Earlier this year, after a day of studio visits and an evening of gallery openings in Chelsea, I took a short taxi ride up Eighth Avenue with Marcia Wood and the editor of a New York-based art magazine. The back-seat conversation was, of course, about art. Marcia mentioned that I was curating a summer show for her gallery, and because we were nearing our destination, I described it simply as “a meditation on visual pleasure.”

“Ah, beauty,” responded the editor. “Isn’t it nice that we can talk about it again?”

Indeed, it’s hard not to gush. There’s a renewed desire in contemporary art for the elements that comprise formal ideas of beauty—harmony of order, pattern, shape, texture and color—put together in ways that evoke feelings of pleasure, maybe feelings of the spiritual as well. This may be an old-fashioned notion, but it’s back. Beauty is the new beauty.

The work in Luxe, Calme et Volupté is unabashedly beautiful. Appropriately for a show in this season, it is a summer idyll, a visual bonheur. Each of the 15 artists here—13 individual artists and an artmaking duo—have created works which, while formally rigorous, are sensually complex, richly simple or simply luscious.
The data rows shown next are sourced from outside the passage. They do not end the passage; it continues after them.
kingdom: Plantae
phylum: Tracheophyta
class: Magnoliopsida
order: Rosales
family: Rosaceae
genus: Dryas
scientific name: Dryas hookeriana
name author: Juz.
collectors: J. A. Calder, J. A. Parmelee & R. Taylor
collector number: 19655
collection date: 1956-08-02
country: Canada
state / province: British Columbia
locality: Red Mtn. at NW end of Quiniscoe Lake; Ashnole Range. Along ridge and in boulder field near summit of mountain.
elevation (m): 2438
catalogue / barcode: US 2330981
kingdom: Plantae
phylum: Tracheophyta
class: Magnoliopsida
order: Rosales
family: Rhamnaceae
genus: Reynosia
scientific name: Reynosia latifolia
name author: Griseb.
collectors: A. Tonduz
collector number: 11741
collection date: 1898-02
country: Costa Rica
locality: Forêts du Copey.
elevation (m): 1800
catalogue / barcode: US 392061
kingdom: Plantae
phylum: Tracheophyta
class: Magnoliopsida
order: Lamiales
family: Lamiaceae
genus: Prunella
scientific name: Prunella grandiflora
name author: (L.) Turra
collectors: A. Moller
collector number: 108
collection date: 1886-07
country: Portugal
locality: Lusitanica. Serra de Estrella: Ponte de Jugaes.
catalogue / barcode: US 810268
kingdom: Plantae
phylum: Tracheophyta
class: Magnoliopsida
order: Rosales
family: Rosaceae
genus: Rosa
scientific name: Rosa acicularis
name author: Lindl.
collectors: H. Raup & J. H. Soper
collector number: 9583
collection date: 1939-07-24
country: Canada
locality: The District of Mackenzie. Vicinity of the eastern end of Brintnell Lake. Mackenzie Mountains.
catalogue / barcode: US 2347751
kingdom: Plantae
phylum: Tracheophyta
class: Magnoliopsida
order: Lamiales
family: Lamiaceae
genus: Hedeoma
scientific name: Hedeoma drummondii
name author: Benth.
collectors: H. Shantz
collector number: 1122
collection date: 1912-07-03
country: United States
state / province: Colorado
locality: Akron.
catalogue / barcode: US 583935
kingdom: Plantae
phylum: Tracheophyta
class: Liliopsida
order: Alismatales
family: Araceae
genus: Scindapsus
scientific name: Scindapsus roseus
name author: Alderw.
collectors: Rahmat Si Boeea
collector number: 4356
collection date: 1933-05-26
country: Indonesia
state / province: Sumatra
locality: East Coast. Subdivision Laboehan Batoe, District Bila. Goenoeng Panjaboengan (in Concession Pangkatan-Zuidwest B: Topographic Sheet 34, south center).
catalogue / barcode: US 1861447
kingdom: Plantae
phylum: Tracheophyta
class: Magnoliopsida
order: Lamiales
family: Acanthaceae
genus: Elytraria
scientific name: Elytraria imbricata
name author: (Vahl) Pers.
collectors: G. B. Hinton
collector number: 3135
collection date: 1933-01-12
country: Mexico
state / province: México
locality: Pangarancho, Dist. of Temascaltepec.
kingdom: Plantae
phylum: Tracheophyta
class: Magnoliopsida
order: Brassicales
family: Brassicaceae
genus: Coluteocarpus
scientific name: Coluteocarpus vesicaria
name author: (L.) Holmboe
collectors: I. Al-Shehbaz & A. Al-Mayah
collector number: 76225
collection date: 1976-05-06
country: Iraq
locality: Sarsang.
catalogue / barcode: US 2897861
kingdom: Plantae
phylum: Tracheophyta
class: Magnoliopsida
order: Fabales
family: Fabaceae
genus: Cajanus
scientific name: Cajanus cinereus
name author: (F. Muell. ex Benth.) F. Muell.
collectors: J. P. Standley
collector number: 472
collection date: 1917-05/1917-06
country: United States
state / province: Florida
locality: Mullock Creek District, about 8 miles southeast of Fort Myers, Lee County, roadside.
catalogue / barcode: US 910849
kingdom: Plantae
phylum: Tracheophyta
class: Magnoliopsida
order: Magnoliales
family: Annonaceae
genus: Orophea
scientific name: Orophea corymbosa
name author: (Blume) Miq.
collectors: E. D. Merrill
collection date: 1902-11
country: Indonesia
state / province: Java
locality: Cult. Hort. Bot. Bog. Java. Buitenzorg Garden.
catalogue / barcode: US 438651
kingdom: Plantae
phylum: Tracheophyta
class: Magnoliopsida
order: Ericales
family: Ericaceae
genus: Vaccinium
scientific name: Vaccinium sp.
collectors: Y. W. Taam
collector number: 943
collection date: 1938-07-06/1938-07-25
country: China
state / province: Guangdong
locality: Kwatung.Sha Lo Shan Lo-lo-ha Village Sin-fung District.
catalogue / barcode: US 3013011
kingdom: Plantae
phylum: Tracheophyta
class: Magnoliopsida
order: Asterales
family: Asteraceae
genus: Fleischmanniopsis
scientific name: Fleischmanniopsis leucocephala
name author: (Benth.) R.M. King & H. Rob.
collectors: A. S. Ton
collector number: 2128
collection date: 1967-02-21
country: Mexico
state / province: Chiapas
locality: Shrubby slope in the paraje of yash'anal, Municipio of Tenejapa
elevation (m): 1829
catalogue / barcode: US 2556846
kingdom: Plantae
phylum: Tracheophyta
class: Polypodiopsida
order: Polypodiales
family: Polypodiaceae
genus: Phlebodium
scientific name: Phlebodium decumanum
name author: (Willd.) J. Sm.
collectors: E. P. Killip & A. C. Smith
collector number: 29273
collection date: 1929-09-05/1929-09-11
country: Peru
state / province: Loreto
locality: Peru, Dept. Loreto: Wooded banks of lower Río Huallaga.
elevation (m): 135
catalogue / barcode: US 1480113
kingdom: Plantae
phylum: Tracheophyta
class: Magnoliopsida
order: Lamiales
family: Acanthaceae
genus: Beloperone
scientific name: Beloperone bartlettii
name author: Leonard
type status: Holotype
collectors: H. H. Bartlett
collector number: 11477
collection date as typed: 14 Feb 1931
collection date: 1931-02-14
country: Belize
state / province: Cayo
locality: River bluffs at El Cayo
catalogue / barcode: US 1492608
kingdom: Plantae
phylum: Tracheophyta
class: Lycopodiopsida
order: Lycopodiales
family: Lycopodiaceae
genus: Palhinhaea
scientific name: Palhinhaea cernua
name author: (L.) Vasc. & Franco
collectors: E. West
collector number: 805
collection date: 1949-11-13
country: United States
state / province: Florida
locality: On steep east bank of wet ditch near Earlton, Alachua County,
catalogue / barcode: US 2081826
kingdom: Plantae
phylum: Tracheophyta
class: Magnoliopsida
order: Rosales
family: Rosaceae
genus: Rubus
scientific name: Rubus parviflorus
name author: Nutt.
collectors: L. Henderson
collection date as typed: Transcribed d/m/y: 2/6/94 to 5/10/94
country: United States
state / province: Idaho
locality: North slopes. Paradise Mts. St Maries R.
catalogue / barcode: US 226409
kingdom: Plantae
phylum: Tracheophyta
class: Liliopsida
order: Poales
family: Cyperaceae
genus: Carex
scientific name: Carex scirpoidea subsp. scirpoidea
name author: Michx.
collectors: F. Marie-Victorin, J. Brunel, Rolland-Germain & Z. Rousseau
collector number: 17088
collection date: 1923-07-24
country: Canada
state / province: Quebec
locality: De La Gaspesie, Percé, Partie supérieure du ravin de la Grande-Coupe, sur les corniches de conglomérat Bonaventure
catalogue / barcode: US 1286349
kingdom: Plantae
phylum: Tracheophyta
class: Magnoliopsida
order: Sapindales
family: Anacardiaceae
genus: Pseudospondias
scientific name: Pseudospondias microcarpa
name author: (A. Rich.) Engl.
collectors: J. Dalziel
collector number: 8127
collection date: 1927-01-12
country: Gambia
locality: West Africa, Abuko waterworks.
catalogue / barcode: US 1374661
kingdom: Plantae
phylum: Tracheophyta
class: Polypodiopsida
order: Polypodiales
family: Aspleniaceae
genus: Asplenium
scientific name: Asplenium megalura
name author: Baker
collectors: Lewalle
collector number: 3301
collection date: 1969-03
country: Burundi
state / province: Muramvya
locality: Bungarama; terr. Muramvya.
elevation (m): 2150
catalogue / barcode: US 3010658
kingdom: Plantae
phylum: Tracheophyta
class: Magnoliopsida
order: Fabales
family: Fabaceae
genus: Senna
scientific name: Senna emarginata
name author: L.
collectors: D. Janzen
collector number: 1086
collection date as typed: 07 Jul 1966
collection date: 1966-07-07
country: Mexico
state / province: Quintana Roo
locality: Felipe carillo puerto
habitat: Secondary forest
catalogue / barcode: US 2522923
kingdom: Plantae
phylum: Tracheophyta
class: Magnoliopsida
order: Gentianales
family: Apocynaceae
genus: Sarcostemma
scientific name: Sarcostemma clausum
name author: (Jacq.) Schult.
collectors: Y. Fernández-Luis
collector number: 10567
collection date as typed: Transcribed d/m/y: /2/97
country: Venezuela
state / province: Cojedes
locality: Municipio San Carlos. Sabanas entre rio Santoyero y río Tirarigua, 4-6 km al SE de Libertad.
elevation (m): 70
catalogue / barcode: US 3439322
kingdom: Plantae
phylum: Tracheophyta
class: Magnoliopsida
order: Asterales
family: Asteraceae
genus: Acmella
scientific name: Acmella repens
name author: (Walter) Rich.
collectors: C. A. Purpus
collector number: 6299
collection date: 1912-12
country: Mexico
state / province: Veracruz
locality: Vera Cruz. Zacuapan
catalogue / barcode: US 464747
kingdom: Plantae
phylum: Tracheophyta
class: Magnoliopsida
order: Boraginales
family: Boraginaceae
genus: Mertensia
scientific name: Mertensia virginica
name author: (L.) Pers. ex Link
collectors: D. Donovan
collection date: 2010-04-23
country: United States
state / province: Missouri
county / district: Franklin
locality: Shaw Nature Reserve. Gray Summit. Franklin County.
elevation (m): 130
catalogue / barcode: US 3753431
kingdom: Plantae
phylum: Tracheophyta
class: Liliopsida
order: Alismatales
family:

Consider the sumptuousness of David Ambrose’s textured paintings on paper, opulent on their surface and, deeper, in the wholeness of devotion they convey; the serene horizontals, rising and repeating, of Rose Olson’s luminous paintings, metaphorical oceans or skies distilled to their essence; or the polished marble sculptures of Venske & Spänle, cool and white, as innocently personable as they are slyly provocative.

“Luxe, calme et volupte”—luxury, tranquility and pleasure—is the refrain in Charles Baudelaire’s 1857 poem, “L’Invitation au Voyage.” In a celebration of life’s splendor, the poet invites his beloved to travel with him to an imagined place where the light is golden and the air perfumed, the language is soft and secret, a place of order and beauty where all desires are met, a world of luxury, tranquility and pleasure. It seemed the perfect title for this show.

 

I am not the first person to borrow from Baudelaire. Matisse’s 1904-05 Luxe, Calme et Volupté, in Fauvist colors and post-Pointillist brushstrokes, depicts a different idyll, an afternoon of bathing and sunning at the water’s edge in Saint-Tropez. Monsieur Matisse’s paean to pleasure is intimate and seductive.

Much to my surprise, Luxe, Calme et Volupté, the exhibition, has much in common with Luxe, Calme et Volupté, the painting. Both share a radiance of palette, a fullness of forms and a lushness of surface. Then, too, there is the repetition of elements that generates a larger whole. Matisse created his composition from the staccato swipe of a paint-laden brush, repeated again and again. In this exhibition, the repetitions are in circles, in squares, in pins amassed and ordered, in paper pierced repeatedly, in pixels arranged, in paper layered and collaged and, yes, in the swipe of a paint-laden brush, repeated again and again.